Chelsea Manning and WikiLeaks
Former Army Intelligence Analyst Chelsea Manning (born Bradley Edward Manning) made national headlines when she released more than 250,000 U.S. Department of State diplomatic cables and 500,000 U.S. Army reports detailing the 2007 Baghdad airstrike and other classified diplomatic and intelligence reports.
While Manning was sentenced to 20 years in prison, the Department of Defense declared in a special report that national security was not impacted as the reports were minor in nature. President Barack Obama expanded the government’s whistleblower program to prevent future breeches. He also pardoned Manning December 2016.
Sherron Watkins and Enron
Sharron Watkins is an unusual whistleblower. She was one of the Enron vice presidents during the infamous bankruptcy scandal that caused many executives to face criminal charges. She approached the CEO about accounting issues and possible coverups. Her memo reported hidden debts and untruthful commodity reporting. The president told her he didn’t thing there were any issues but would investigate.

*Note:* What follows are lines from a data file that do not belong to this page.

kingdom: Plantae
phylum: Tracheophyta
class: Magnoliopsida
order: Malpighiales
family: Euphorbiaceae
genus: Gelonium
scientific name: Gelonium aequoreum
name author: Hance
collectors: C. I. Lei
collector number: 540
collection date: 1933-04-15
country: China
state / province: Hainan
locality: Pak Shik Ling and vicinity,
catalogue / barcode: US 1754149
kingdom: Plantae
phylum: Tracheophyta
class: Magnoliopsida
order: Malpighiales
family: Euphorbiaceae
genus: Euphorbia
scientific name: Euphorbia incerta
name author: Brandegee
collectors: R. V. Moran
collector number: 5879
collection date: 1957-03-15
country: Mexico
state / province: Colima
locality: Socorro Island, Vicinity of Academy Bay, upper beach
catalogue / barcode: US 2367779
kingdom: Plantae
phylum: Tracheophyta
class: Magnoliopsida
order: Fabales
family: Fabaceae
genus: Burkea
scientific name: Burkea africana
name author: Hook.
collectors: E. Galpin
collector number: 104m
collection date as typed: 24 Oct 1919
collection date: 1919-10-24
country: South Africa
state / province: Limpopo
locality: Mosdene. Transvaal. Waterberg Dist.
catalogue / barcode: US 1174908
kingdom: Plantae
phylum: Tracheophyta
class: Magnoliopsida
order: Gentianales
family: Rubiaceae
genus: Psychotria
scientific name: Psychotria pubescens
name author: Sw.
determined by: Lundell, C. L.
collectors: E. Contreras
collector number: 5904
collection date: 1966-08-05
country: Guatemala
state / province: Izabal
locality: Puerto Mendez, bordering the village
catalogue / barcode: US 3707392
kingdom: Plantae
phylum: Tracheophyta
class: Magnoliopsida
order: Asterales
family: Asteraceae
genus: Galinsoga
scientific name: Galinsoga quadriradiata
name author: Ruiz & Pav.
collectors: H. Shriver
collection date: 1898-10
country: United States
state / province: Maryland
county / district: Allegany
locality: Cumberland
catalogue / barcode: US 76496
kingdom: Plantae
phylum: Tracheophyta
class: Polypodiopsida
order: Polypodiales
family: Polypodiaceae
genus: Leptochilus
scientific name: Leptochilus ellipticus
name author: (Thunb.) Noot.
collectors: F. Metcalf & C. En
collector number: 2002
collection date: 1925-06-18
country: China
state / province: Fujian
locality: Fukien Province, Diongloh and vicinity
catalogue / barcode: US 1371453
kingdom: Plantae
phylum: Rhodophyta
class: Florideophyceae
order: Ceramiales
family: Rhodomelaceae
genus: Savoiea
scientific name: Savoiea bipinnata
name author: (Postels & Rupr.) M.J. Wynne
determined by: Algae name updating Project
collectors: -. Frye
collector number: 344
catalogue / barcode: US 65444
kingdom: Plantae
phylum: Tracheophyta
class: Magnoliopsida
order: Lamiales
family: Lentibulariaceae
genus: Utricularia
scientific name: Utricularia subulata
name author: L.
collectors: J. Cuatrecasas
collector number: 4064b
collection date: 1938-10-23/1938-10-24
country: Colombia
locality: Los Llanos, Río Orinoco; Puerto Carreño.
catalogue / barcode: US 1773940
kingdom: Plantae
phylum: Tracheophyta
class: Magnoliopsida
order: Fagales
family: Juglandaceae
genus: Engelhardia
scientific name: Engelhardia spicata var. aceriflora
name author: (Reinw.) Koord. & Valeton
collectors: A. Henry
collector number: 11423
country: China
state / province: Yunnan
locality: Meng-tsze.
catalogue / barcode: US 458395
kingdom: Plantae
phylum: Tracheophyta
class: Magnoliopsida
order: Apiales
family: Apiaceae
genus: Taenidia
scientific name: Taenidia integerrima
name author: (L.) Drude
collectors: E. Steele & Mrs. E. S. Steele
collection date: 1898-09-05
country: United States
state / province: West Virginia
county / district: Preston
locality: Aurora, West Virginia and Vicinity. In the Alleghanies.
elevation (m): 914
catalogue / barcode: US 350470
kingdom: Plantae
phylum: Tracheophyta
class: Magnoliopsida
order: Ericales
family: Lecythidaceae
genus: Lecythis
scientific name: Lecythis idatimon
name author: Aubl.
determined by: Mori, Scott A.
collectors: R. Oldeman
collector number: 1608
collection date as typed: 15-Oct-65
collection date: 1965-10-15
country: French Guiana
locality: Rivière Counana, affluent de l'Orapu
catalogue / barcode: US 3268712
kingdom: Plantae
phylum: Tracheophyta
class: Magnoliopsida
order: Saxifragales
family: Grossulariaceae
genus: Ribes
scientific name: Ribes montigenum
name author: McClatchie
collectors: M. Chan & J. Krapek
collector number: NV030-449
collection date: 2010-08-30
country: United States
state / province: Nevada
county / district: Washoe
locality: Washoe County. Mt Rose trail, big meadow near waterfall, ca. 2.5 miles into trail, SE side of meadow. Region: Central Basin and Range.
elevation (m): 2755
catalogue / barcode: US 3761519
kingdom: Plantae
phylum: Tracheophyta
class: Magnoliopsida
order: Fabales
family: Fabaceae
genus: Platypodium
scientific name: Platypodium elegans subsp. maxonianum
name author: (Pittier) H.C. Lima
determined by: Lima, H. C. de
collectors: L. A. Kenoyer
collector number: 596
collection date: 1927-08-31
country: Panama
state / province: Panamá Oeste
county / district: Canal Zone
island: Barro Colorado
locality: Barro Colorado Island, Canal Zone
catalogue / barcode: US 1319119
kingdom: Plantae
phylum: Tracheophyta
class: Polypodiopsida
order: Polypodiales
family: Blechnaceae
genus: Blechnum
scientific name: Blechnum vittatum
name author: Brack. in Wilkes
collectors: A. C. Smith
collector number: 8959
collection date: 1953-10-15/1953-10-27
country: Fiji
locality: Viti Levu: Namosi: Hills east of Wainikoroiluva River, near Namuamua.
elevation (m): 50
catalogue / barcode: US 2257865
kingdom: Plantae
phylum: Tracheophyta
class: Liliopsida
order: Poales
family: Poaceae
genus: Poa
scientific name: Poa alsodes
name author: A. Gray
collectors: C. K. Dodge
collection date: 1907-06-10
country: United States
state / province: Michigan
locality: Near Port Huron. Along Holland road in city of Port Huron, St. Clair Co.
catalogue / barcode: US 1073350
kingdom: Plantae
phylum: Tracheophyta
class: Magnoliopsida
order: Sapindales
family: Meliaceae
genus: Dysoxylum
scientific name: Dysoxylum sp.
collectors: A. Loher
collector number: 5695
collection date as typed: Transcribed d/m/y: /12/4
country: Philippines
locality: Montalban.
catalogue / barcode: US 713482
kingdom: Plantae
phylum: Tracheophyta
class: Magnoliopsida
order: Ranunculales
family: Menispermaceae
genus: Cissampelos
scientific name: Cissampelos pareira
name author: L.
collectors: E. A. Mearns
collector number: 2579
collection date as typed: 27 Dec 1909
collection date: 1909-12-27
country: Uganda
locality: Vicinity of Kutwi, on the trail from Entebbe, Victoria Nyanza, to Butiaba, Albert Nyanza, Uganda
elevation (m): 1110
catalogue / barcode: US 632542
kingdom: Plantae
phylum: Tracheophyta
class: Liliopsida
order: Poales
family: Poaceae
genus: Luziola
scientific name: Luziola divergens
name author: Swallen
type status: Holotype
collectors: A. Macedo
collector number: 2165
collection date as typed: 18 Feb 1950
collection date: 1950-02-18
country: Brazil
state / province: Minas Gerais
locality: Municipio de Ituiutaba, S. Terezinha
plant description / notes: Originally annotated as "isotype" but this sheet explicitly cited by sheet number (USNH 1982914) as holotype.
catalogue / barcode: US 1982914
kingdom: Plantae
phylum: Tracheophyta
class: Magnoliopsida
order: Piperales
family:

Critics claim she didn’t do enough and should have reported the incident to government authorities. They compared it to alerting a drug dealer about a police sting. However, Watkins did testify before a Congressional Hearing about the recordkeepers and executives. While she didn’t blow her whistle very loud, she did report the incidents.
Carmen Segarra and Goldman Sachs
U.S. New York Federal Reserve Regulator Carmen Segarra learned the hard way that government agencies get their way, even at the cost of their most important agents. She investigated the conflict of interest between Goldman Sachs and El Paso Corporation during the former’s merger with Kinder Morgan. Segarra ruled that there was no conflict of interest, even though Goldman Sachs owned $4 billion worth of stocks in El Paso.
The Federal Reserve ordered her to falsify reports and determine the case as a conflict of interest. Segarra asserted her position and was later fired. The Federal Reserve denies any wrongdoing or retaliation. This case drew attention to the retaliation problem facing many whistleblowers. While no direct changes were made to the agency, it catalyzed changes across the public and private sectors.